Americans had a bit more income in their pockets in December but kept a clamp on spending in the year-end holiday season, while inflation was flat, government data showed Monday.
Consumer spending, the driver of about two-thirds of the US economy, edged down less than 0.1 percent last month, following a 0.5 percent rise in November, the Commerce Department said.
Personal income rose 0.3 percent for the second straight month, even while growth in wages and salaries, the largest part of income, slowed sharply to a 0.2 percent increase from 0.5 percent in November.
Post-tax, or disposable, personal income, picked up slightly to a 0.3 percent gain.
Americans socked away more of their income, pushing the personal saving rate back up to 5.5 percent, the three-year high reached in October.
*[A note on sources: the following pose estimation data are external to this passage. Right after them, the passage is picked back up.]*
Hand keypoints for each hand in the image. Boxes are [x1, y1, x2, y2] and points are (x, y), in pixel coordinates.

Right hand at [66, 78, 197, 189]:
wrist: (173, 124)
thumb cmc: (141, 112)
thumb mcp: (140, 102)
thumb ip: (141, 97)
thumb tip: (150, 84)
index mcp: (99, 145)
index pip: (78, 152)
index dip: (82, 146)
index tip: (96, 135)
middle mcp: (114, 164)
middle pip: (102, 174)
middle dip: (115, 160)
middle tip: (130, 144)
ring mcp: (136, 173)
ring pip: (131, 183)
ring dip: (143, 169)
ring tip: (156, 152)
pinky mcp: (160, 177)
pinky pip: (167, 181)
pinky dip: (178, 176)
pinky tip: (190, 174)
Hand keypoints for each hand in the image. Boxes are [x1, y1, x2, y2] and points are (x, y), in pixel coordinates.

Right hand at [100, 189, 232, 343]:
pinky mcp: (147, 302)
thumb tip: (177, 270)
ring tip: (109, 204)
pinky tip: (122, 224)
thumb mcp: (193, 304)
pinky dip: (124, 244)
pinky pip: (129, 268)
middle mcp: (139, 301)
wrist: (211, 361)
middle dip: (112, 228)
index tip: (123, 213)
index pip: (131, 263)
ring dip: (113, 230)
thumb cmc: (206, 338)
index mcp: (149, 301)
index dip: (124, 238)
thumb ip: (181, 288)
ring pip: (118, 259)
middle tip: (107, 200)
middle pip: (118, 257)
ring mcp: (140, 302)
"The strength in income, combined with generally encouraging confidence data, points to re-acceleration in spending in early 2016," said Jim O'Sullivan, chief US economist at High Frequency Economics.
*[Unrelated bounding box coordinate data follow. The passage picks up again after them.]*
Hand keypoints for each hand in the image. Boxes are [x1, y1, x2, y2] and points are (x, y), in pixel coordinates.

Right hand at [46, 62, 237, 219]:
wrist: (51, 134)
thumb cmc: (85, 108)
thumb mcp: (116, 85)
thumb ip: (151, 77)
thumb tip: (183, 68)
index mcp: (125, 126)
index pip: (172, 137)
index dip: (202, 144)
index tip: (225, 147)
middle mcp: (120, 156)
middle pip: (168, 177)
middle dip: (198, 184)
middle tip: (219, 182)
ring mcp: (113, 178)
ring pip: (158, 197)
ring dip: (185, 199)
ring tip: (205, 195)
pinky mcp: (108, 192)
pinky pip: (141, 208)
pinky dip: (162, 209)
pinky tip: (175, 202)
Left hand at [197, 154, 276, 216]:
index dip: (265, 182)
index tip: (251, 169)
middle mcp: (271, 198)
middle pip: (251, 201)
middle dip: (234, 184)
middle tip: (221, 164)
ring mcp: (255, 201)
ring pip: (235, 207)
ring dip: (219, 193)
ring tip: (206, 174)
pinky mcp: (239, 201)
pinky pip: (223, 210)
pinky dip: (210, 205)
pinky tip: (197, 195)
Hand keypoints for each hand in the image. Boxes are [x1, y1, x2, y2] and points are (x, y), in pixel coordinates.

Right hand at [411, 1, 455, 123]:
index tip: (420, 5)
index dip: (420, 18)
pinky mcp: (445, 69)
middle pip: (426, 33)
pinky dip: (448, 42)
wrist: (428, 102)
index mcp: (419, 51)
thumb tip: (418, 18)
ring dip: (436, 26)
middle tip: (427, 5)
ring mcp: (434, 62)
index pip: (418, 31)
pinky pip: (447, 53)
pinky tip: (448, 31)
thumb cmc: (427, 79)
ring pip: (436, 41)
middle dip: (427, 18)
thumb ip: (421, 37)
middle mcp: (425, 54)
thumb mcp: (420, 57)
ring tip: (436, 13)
Inflation remained muted and well below the Federal Reserve's 2.0 percent target amid falling oil prices and a slowing US economy.
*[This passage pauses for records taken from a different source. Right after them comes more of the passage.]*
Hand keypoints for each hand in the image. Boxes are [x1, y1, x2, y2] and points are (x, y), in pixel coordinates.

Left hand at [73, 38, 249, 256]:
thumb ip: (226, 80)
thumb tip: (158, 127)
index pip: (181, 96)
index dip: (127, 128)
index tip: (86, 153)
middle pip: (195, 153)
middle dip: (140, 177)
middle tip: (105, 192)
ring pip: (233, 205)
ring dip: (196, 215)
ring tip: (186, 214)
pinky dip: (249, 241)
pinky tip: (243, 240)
The personal consumption expenditures price index, the Fed's preferred inflation measure, slipped 0.1 percent in December. The core PCE price index, which strips out food and energy prices, increased less than 0.1 percent.
Compared with a year ago, consumer prices rose 0.6 percent and the core PCE price index was up 1.4 percent.
Though personal income increased 4.5 percent in 2015, a tenth point higher than in the previous year, consumer spending slowed to an increase of 3.4 percent from 4.2 percent in 2014.